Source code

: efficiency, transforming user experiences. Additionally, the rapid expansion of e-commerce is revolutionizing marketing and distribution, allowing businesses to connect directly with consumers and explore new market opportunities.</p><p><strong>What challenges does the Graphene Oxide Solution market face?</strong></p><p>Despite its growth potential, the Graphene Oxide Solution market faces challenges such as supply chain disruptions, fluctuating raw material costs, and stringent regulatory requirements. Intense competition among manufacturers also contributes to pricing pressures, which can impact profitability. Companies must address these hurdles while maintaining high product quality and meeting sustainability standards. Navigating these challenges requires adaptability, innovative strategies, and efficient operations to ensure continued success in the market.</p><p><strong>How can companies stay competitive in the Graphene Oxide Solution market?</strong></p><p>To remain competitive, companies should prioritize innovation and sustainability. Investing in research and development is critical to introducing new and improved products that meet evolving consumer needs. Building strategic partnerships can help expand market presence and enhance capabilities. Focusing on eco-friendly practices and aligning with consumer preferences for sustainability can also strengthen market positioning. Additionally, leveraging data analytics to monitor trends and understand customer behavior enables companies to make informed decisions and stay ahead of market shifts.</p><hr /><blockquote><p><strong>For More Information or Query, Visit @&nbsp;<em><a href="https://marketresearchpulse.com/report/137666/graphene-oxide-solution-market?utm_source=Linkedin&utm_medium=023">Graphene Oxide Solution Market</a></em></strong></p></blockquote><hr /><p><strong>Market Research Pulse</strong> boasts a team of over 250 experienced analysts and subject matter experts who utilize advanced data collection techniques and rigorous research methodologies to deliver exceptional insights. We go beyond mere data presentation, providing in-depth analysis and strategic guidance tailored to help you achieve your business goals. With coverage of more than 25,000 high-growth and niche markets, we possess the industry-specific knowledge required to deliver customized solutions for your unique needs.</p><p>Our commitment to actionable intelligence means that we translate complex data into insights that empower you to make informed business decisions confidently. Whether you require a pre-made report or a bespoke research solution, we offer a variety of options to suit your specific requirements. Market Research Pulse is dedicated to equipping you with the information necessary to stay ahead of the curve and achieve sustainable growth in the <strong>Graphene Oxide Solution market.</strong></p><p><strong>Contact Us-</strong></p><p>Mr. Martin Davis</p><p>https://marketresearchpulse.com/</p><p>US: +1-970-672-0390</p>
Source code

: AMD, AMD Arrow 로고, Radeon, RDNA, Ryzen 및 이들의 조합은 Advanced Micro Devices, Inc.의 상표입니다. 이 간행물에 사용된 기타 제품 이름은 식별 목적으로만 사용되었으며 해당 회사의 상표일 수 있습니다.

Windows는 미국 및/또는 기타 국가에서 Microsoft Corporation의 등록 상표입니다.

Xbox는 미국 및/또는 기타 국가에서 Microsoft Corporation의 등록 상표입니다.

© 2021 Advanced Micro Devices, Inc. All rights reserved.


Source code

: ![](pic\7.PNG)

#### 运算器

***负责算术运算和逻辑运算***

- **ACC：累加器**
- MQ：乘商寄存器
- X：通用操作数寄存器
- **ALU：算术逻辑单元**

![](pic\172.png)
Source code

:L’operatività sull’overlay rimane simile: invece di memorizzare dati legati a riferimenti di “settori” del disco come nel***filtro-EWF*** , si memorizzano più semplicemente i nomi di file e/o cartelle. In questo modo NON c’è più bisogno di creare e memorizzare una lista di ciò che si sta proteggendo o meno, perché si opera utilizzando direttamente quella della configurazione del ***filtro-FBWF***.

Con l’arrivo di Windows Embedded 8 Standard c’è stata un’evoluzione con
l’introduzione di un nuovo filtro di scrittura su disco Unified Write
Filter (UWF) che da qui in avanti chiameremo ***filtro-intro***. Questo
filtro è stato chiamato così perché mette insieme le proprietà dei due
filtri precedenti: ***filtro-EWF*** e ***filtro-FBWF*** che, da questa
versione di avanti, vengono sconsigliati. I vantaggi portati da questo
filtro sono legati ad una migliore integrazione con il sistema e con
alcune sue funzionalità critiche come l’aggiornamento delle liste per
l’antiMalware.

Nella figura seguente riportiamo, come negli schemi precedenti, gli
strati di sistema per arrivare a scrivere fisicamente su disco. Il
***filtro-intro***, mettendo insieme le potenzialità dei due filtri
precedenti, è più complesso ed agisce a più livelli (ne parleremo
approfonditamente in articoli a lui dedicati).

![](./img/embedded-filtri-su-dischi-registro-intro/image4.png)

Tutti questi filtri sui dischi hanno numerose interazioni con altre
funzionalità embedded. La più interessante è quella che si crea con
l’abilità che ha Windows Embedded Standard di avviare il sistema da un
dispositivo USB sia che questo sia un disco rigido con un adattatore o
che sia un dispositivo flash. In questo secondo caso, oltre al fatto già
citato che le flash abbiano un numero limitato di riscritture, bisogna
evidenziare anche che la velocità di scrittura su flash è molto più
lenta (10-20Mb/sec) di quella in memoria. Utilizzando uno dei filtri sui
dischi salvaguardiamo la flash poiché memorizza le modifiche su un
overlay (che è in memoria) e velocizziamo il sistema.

● ● ●

Only the lines from the one containing "approfonditamente in articoli" through the one containing "l’abilità che ha" are to be retyped, both boundary lines included, with no other material.

approfonditamente in articoli a lui dedicati).

![](./img/embedded-filtri-su-dischi-registro-intro/image4.png)

Tutti questi filtri sui dischi hanno numerose interazioni con altre
funzionalità embedded. La più interessante è quella che si crea con
l’abilità che ha Windows Embedded Standard di avviare il sistema da un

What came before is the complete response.